Risa J. Lavizzo-Mourey (born September 25, 1954) is an American medical doctor and executive who served as president and CEO of the Robert Wood Johnson Foundation from 2003 to 2017. She was the first woman and the first African-American to head the foundation, which has an endowment of about $8 billion and distributes more than $400 million a year. She has been named one of the 100 Most Powerful Women by Forbes several times, and one of The Grio's History Makers in the Making.
She was elected a Member of the American Philosophical Society in 2016.

==Education and early career==
Born in Seattle, Washington, in 1954, Risa Lavizzo-Mourey attended The Bush School and obtained an undergraduate degree at the State University of New York at Stony Brook, her M.D. at Harvard Medical School and completed her internship and residency at Brigham and Women's Hospital in Boston. In 1984, she was named a Robert Wood Johnson Foundation Clinical Scholar at the University of Pennsylvania, and received her Master of Business Administration degree in health care administration from the University of Pennsylvania's Wharton School in 1986. She is master and former regent of the American College of Physicians, where she chaired its committees on ethics and human rights.

==Career==
Lavizzo-Mourey joined the Robert Wood Johnson Foundation in April 2001 as a senior vice president and director of its Health Care Group. Prior to joining the foundation, she served as director of the Institute on Aging, at the University of Pennsylvania; as well as chief of the division of geriatric medicine; Sylvan Eisman Professor of Medicine and Health Care Systems; and associate chief of staff for geriatrics and extended care for the Philadelphia Veterans Administration Medical Center. She also served in the United States Department of Health and Human Services as deputy administrator of the Agency for Healthcare Policy and Research (now known as the Agency for Healthcare Research and Quality). Lavizzo-Mourey was a member of the White House Task Force on Health Care Reform and served as a consultant to the White House on issues of health policy.

Lavizzo-Mourey has served on several federal advisory committees, including the Task Force on Aging Research, the Office of Technology Assessment Panel on Preventive Services for Medicare Beneficiaries, the Institute of Medicine's Panel on Disease and Disability Prevention Among Older Adults, and the National Committee for Vital and Health Statistics (where she chaired the Subcommittee on Minority Populations). She joined an impressive list of council members following an executive order by President Barack Obama for the installment of the President's Council on Fitness, Sports and Nutrition to take on the childhood obesity epidemic. In 2014, Lavizzo-Mourey was appointed a member of the Smithsonian's board of regents. She also served on the President's Advisory Commission on Consumer Protection and Quality in the Health Care Industry. She recently completed service as co-vice chair of a congressionally requested Institute of Medicine study on racial disparities in health care.

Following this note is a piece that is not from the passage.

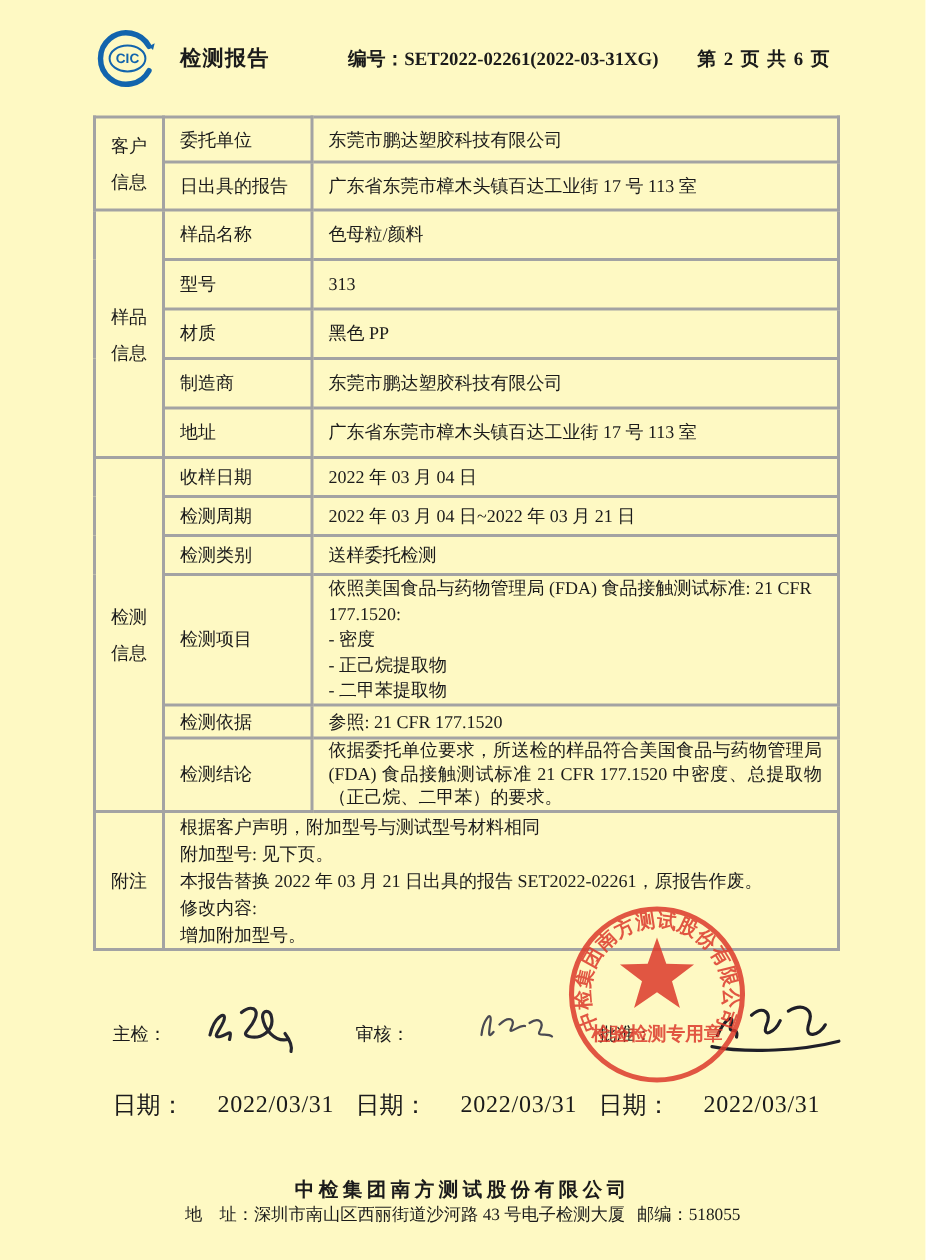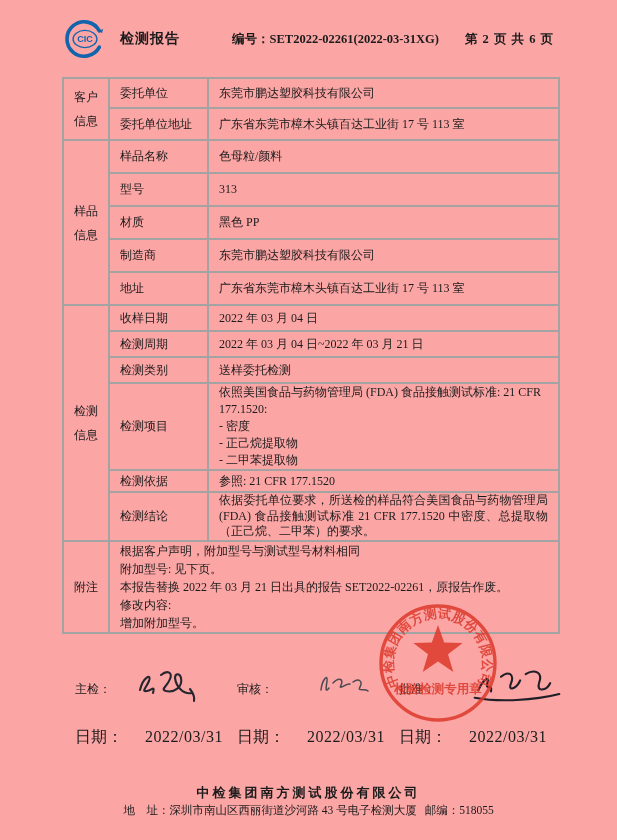"CIC" .page { background: #fca5a5 -> #fef9c3 }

In January 2018, Lavizzo-Mourey joined the University of Pennsylvania as the institution's nineteenth Penn Integrates Knowledge University Professor. She is a member of the University of Pennsylvania's Center for Health Incentives & Behavioral Economics (CHIBE) External Advisory Board.

== Awards and recognitions ==
As of 2016, Lavizzo-Mourey is listed as the 97th most powerful woman in the world by Forbes.

- 2019: Sedgwick Memorial Medal from the American Public Health Association.

==Personal life==
She is married to Robert Lavizzo-Mourey and has two adult children. Lavizzo-Mourey currently resides in Glenside, Pennsylvania.